Tracking a student body
School supplies: Lined paper, No. 2 pencils and radio-frequency tracking chips.
Until someone offers a valid reason to tag schoolchildren with tracking microchips, this technology is better left for finding Fido once he jumps the backyard fence.
A San Antonio, Texas, school district has embedded locator chips into student ID badges to better police hallways. It now faces a legal challenge by fundamentalist Christians on a religious ground (the chips and cards are a sacrilegious “mark of the beast”). The American Civil Liberties Union also objects out of privacy concerns.



I take the point but when communities intent on saving money make high schools that contain 1500-2000 or so students, there has to be some mechanism for accounting for them besides paying people to monitor hallways, bathrooms, parking lots and the entire campus. I am not nearly as upset about this as some want us to be. I see a purpose and a need in many schools.

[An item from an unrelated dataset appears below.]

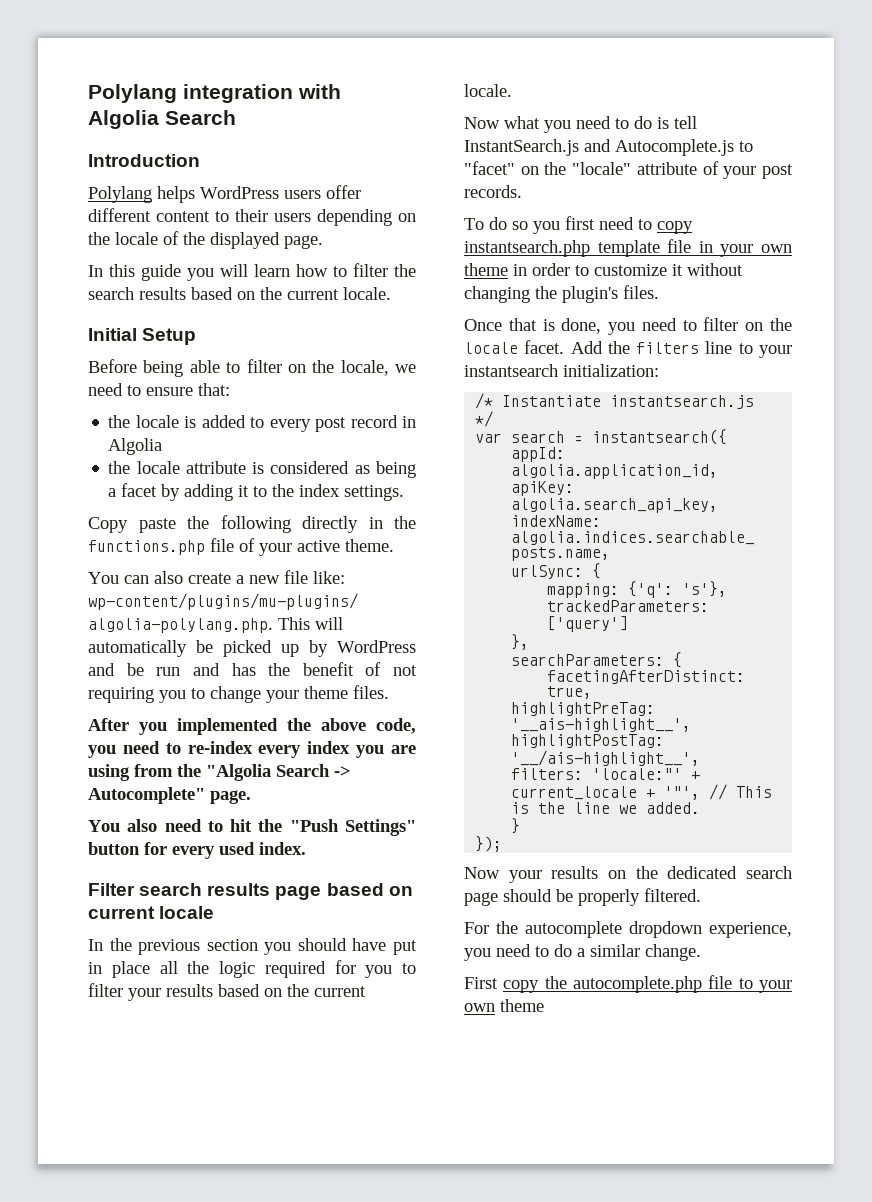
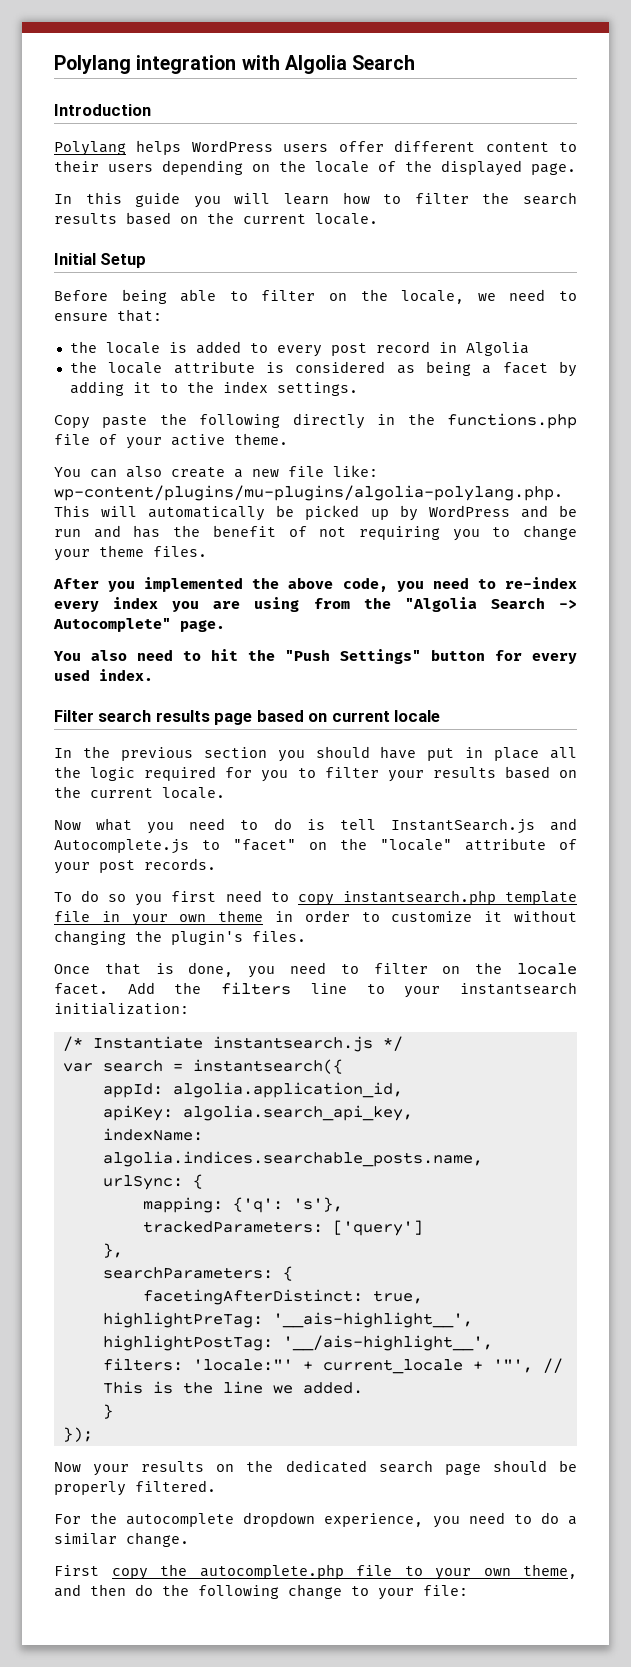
[500,999,544,1012] theme -> [523,1564,577,1579] [54,1584,468,1600] theme, and then do the following change to your file:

Sandi, one problem I see with this is the student “forgetting” their badge in home room, etc.
Compliance could be a problem.
I don’t doubt that it will be as inefficient and unreliable as any other system, I just see where the schools are coming from in trying it.
Very much aware of the “slippery slope” concern…and not meaning to denigrate the civil/personal/Constitutional concerns/rights of (especially public) “students” vesus citizens generally….the key issue to me is that (if) the technology is only used within the school “campus”/grounds, etc. And only during school hours.